Discuss any conclusions you may be able to draw from
these comparisons.
- E. Models #2.5 to 2.7 are constructed after first
subtracting the subject mean for each subject from the
observations. Compare the MSE of Model 2.3 and Model 2.6.
Which model has smaller MSE? Which model better fits the
data? Discuss your conclusions.
3. We consider another type of model for the dietary data
here. Since the dietary protocol was administered over time,
we might expect continual change in weight among subjects
under different protocols. Different subjects may have
different patterns over time. A simple model to represent
these patterns is a linear regression model, where the
intercept and slope are allowed to vary between subjects.
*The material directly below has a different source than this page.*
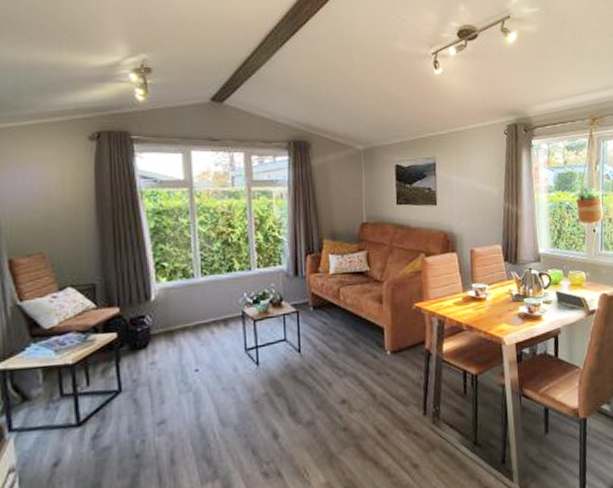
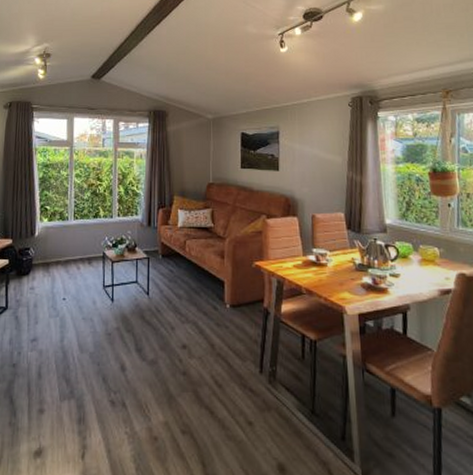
notepad: present [555,290,591,312] -> none [404,264,446,292]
We
fit such a model in fe98p6.sas.
- A. Run the program to fit a model with random effects
for the intercepts and slopes. For the first subject,
write out the model in terms of the mixed model matrix
notation, and express each matrix in detail.
- B. Compare different models with linear effects for
time. Use likelihood ratio tests to examine differences
between models with different variance structures. In
particular, compare a complete independence model with
the random intercept model, with the random intercept and
slope model, with the random intercept and slope model
allowing correlation of the intercept and slopes. Which
of these models appears to represent the data best?
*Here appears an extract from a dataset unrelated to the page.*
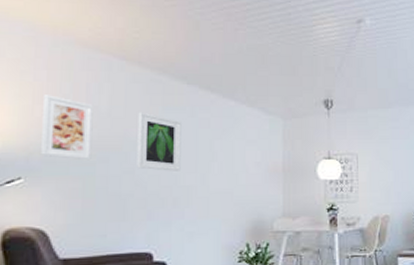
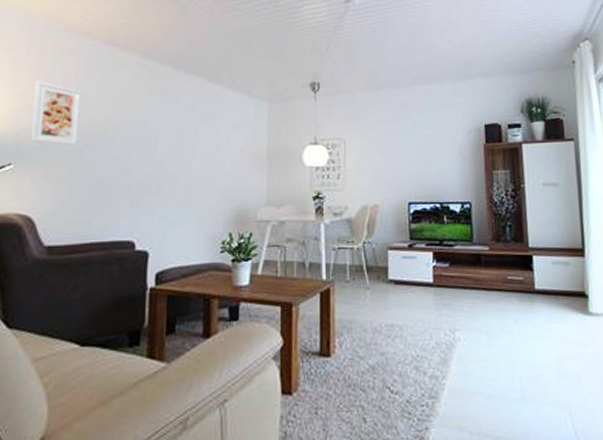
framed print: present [137,112,182,171] -> none [122,97,167,157]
- C. Obtain a plot of the predicted values from a
random intercept and slope model (using fe98p6.sas), and
write the regression equation predicted for subject
ID=9704.
- D. Run the program fe98p7.sas.
Develop a simple set of matrix equations that parallel
the results in the program, clearly defining each matrix
and vector. Present the results of these calculations for
ID=9704 for ordinary least squares and BLUP estimates of
intercepts and slopes.
4. Using the full data set, develop a model that you
consider to be best for representing the results of the
study, and comparing the three interventions. Describe the
model adequately, list the PROC Mixed code, and discuss why
you selected the model.
|